Une commune préempte deux terrains sur lesquels des locataires commerciaux ont édifié des bâtiments. En vue de réaliser une opération d’aménagement nécessitant l’évacuation définitive des locaux, la commune demande que soient fixées les indemnités revenant aux preneurs. La cour d’appel leur alloue, en plus de l’indemnité principale, une somme au titre de la perte des constructions édifiées.
La commune conteste cette seconde indemnisation : le droit des locataires sur les constructions était temporaire, une clause du contrat de bail prévoyant que le preneur s’oblige à rendre le terrain loué, « à la fin du bail, nu et nivelé, libre de toute construction ».

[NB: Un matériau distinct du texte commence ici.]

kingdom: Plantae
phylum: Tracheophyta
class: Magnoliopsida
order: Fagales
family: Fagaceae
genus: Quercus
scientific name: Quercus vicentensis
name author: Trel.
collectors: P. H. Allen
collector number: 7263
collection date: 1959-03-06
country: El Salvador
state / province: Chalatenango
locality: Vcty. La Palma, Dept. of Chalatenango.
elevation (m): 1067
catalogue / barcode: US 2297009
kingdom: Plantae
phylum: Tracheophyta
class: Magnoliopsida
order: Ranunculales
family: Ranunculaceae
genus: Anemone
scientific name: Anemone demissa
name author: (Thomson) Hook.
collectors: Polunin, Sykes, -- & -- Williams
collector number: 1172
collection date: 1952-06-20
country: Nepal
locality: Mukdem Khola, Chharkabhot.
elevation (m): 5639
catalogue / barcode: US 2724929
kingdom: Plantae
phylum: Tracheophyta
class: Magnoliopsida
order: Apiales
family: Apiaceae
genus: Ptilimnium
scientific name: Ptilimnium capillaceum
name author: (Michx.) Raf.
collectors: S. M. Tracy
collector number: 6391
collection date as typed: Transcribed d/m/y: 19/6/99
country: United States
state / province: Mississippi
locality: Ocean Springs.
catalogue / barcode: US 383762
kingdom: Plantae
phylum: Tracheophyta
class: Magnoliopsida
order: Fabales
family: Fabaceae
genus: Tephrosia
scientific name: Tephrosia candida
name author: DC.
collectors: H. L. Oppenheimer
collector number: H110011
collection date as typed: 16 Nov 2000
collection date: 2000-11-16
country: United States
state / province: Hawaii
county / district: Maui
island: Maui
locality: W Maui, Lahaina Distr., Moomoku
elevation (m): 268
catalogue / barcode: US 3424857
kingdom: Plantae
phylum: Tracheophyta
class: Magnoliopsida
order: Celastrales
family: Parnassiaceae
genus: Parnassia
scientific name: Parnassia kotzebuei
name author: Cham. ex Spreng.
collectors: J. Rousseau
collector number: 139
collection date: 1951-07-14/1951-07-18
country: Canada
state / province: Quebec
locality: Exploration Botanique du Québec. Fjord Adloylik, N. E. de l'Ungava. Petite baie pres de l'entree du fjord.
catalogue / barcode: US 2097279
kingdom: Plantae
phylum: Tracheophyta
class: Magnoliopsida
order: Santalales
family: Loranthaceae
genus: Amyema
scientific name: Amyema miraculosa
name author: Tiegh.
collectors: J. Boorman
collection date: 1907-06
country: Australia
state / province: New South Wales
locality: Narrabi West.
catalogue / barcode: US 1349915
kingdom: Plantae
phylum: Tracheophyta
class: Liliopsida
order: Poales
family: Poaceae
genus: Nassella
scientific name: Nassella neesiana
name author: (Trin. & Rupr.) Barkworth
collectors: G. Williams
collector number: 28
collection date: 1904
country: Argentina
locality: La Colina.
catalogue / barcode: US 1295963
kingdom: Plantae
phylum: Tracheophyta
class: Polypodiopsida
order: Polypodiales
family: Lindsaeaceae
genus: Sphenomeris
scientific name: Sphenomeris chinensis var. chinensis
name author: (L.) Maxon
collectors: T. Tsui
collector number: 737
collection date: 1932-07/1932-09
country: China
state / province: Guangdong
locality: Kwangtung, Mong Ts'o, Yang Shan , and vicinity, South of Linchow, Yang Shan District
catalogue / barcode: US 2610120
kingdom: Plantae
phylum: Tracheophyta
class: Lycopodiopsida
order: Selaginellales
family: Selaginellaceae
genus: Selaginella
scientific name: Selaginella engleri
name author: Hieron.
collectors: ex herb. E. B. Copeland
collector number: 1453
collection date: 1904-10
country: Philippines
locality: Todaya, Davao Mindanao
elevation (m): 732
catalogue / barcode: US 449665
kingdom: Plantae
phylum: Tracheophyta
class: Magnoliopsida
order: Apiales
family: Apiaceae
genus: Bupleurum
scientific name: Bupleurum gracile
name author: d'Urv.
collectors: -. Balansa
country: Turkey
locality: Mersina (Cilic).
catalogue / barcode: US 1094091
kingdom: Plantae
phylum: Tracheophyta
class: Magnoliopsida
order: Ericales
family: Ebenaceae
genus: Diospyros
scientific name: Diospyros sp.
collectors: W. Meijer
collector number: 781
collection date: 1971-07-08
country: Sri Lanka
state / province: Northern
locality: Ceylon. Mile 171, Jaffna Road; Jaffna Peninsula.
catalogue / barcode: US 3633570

La Cour de cassation n’est pas de cet avis. Le preneur, qui bénéficie des règles applicables en matière d'expropriation, a droit à l'indemnisation des constructions édifiées par lui sur le bien, même en présence d'une clause de nivellement applicable en fin de bail dès lors qu'à la date de l'éviction anticipée définitive du preneur en raison de travaux d'aménagement faisant suite à une préemption mettant fin prématurément au bail, celui-ci était propriétaire des constructions.
A noter :
Dans cette affaire, les terrains acquis par voie de préemption par la commune en vue de la réalisation de logements sociaux nécessitaient l’éviction des différents locataires et occupants. En l’absence d’accord sur le montant des indemnités, la commune a saisi le juge de l’expropriation. Après avoir rappelé que les dispositions relatives à l'expropriation sont applicables pour la fixation de l'indemnisation des parties évincées dans le cadre d'une opération d'expulsion pour démolition après préemption (C. urb. art. L 213-10, L 314-1 et L 314-2) et que les indemnités allouées doivent « couvrir l'intégralité du préjudice direct, matériel et certain » (C. expr. art. L 321-1), la cour d’appel de Paris fixe les indemnités revenant aux époux à :
606 510 € au titre de la valeur du droit au bail ;
435 000 € au titre de la valeur des constructions édifiées sur les terrains.
La Cour de cassation confirme. Les preneurs devaient bien être indemnisés de la perte des constructions. Une telle indemnisation s’apprécie en effet à la date de l’éviction anticipée or, à cette date, les preneurs étaient propriétaires de ces constructions. La clause de nivellement, applicable à la fin du bail, n’avait donc « pas vocation à recevoir application ».
La Haute Juridiction a déjà été amenée à juger dans le même sens s’agissant d’une clause d’accession d’un bail commercial (Cass. 3e civ. 4-4-2002 n° 01-70.061 : RJDA 5/03 n° 472). Plus récemment, elle a confirmé, dans une affaire où des particuliers avaient construit une habitation sur le terrain qu’ils louaient, que « le preneur reste propriétaire, pendant la durée de la location, des constructions qu'il a régulièrement édifiées sur le terrain loué » et que « la résiliation anticipée du bail du fait de l'expropriation ne le prive pas de son droit à indemnité pour ces constructions » (Cass. 3e civ. 5-1-2012 n° 10-26.965 : Bull. civ. III no 3).